[INFORMATION — start]

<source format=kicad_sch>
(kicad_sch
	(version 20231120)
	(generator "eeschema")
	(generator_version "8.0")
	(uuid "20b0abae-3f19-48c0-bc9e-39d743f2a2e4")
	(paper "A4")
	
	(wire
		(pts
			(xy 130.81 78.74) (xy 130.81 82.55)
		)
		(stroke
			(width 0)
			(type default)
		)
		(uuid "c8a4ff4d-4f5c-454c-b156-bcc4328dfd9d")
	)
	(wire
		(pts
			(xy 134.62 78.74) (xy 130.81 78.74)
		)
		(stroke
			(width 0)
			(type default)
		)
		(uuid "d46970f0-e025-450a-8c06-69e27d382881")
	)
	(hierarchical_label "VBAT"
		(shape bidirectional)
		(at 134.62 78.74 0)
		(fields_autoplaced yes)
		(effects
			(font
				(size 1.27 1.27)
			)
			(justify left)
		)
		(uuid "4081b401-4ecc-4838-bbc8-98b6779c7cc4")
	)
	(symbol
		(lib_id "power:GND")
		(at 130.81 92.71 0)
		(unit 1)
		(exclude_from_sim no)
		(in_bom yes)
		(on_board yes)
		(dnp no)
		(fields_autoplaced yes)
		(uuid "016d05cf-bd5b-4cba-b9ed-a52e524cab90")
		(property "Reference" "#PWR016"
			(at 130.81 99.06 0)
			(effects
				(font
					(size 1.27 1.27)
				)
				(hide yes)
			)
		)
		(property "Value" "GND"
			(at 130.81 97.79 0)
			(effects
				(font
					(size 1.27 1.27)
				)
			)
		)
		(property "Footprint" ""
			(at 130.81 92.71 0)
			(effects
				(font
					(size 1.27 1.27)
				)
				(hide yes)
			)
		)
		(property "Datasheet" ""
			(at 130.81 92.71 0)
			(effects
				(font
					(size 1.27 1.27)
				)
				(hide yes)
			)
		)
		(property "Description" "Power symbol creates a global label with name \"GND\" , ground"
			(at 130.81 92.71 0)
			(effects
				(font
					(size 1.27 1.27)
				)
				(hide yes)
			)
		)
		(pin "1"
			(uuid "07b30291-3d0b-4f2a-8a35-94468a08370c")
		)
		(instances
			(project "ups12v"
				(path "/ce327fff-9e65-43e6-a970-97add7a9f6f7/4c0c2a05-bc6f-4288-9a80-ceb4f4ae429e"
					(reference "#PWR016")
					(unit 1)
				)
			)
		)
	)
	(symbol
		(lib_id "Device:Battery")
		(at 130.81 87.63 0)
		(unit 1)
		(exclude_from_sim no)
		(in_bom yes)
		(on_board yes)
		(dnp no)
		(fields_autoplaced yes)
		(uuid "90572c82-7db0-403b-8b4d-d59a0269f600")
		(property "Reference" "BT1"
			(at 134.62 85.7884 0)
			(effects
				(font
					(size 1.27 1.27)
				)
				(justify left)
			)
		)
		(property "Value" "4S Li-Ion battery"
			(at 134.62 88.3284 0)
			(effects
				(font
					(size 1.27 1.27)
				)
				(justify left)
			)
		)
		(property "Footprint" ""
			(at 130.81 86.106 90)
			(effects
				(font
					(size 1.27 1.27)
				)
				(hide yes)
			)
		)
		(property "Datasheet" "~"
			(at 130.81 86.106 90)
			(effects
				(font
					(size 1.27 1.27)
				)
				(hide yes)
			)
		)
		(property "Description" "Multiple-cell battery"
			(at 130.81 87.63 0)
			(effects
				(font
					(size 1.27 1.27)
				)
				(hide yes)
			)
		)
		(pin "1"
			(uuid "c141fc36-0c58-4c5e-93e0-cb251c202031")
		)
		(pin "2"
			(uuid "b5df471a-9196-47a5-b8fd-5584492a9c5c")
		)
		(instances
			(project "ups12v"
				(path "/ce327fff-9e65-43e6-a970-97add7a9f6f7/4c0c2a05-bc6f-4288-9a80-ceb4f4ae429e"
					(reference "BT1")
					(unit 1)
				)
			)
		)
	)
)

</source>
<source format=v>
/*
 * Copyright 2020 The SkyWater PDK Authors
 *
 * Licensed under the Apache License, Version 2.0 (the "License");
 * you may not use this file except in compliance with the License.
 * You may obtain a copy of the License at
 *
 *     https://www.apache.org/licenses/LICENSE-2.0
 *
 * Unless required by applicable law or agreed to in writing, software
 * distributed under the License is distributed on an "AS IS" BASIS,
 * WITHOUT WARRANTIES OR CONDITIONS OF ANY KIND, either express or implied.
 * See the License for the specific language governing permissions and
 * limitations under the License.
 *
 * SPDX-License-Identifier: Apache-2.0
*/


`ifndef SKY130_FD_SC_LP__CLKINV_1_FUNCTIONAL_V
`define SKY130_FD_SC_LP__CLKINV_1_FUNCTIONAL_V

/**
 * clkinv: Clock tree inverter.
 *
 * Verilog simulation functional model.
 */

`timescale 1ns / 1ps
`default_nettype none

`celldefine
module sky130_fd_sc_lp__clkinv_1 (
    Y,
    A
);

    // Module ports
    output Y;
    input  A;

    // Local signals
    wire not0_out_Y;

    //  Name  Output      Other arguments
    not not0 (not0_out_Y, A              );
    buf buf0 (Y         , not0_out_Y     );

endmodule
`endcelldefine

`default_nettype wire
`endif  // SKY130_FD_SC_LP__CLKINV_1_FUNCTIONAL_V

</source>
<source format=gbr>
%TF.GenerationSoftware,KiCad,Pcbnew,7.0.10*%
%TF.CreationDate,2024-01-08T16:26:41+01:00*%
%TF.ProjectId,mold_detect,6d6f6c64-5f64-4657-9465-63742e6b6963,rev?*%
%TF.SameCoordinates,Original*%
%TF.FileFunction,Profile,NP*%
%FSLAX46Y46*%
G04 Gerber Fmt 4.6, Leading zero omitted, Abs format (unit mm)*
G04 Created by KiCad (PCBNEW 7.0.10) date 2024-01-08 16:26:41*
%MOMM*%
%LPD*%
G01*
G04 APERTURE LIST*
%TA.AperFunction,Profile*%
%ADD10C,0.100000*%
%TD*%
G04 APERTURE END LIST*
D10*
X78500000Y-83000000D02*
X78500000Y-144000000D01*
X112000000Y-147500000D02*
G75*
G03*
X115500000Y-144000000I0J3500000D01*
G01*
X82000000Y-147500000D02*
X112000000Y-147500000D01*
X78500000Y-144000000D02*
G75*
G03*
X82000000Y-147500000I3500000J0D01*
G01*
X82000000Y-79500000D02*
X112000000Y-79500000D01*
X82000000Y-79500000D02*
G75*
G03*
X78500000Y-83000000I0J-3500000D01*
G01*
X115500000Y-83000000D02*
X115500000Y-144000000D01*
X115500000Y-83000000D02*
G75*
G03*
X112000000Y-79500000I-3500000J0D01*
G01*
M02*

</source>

[INFORMATION — finish]
[INFORMATION — start]

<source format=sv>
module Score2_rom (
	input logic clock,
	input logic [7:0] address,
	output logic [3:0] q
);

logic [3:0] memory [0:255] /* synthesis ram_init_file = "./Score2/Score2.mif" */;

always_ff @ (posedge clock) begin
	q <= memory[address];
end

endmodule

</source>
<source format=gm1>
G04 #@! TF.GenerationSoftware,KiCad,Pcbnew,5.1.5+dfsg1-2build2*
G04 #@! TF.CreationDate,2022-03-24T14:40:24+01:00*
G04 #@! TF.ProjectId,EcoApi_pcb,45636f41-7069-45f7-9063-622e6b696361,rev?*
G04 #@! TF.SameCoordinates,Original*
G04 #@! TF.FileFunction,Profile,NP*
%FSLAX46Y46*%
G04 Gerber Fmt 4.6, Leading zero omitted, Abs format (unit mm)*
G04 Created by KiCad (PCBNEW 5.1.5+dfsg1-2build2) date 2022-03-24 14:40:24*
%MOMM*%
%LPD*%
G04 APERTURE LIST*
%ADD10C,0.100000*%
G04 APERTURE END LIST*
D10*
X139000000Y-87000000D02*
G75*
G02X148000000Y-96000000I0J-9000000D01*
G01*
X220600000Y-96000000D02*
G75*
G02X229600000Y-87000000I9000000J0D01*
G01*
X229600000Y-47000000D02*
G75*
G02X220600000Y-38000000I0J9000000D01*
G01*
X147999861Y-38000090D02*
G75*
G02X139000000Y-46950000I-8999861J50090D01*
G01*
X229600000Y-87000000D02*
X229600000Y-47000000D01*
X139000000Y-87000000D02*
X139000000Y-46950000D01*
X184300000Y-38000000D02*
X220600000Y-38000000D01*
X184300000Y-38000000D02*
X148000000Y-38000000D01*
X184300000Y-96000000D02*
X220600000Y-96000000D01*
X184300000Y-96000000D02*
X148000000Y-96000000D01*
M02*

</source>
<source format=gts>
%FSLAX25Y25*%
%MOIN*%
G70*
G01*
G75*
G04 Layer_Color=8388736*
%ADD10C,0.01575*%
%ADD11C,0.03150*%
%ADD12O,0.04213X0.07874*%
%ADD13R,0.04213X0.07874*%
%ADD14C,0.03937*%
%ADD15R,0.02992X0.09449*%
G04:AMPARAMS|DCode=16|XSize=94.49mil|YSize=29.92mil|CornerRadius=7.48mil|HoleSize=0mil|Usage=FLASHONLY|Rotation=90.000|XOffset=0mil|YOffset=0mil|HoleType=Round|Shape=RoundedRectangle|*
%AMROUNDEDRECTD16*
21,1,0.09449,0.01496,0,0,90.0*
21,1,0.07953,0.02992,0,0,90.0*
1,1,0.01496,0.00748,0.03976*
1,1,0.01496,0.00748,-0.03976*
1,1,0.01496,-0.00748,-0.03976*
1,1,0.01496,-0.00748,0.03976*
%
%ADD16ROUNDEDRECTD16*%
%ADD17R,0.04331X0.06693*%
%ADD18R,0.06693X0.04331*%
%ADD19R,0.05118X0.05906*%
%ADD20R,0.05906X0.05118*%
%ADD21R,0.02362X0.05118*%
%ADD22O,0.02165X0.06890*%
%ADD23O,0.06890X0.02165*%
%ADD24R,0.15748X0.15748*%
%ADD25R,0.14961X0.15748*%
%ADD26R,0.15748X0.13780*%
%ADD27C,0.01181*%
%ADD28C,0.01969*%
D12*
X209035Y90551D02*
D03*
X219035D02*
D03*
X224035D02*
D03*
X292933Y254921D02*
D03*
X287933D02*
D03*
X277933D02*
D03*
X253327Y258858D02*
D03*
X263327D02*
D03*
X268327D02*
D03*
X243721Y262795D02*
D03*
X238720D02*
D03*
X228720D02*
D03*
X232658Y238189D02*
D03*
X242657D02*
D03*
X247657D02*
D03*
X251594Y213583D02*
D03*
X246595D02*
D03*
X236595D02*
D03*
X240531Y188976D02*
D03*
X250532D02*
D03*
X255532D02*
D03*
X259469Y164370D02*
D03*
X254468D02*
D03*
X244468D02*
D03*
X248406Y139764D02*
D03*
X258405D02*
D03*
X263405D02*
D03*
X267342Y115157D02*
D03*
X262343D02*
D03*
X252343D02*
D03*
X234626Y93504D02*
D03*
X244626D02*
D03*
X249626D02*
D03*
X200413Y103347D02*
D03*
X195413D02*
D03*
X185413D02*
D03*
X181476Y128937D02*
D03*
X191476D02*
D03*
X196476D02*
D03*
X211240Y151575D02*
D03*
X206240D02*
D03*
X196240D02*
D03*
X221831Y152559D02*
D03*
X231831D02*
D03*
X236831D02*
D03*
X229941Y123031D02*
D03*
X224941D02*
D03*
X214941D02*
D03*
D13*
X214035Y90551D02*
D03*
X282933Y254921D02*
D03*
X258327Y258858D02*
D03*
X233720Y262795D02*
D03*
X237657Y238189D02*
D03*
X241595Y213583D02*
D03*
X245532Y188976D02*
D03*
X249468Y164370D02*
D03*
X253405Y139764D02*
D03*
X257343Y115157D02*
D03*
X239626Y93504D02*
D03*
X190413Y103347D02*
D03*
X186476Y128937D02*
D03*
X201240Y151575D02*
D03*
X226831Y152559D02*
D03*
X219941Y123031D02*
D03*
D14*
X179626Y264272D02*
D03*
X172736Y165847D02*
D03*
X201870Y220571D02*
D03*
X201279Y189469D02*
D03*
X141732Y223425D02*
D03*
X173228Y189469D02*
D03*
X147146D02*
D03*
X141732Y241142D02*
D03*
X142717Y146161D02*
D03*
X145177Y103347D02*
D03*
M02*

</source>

[INFORMATION — finish]

PROBLEM TO SOLVE:
Extract exactly and only the lines above from the line containing "Licensed under the" through the line containing "<source format=gbr>", both end lines included.

THE COMPLETED TASK:
 * Licensed under the Apache License, Version 2.0 (the "License");
 * you may not use this file except in compliance with the License.
 * You may obtain a copy of the License at
 *
 *     https://www.apache.org/licenses/LICENSE-2.0
 *
 * Unless required by applicable law or agreed to in writing, software
 * distributed under the License is distributed on an "AS IS" BASIS,
 * WITHOUT WARRANTIES OR CONDITIONS OF ANY KIND, either express or implied.
 * See the License for the specific language governing permissions and
 * limitations under the License.
 *
 * SPDX-License-Identifier: Apache-2.0
*/


`ifndef SKY130_FD_SC_LP__CLKINV_1_FUNCTIONAL_V
`define SKY130_FD_SC_LP__CLKINV_1_FUNCTIONAL_V

/**
 * clkinv: Clock tree inverter.
 *
 * Verilog simulation functional model.
 */

`timescale 1ns / 1ps
`default_nettype none

`celldefine
module sky130_fd_sc_lp__clkinv_1 (
    Y,
    A
);

    // Module ports
    output Y;
    input  A;

    // Local signals
    wire not0_out_Y;

    //  Name  Output      Other arguments
    not not0 (not0_out_Y, A              );
    buf buf0 (Y         , not0_out_Y     );

endmodule
`endcelldefine

`default_nettype wire
`endif  // SKY130_FD_SC_LP__CLKINV_1_FUNCTIONAL_V

</source>
<source format=gbr>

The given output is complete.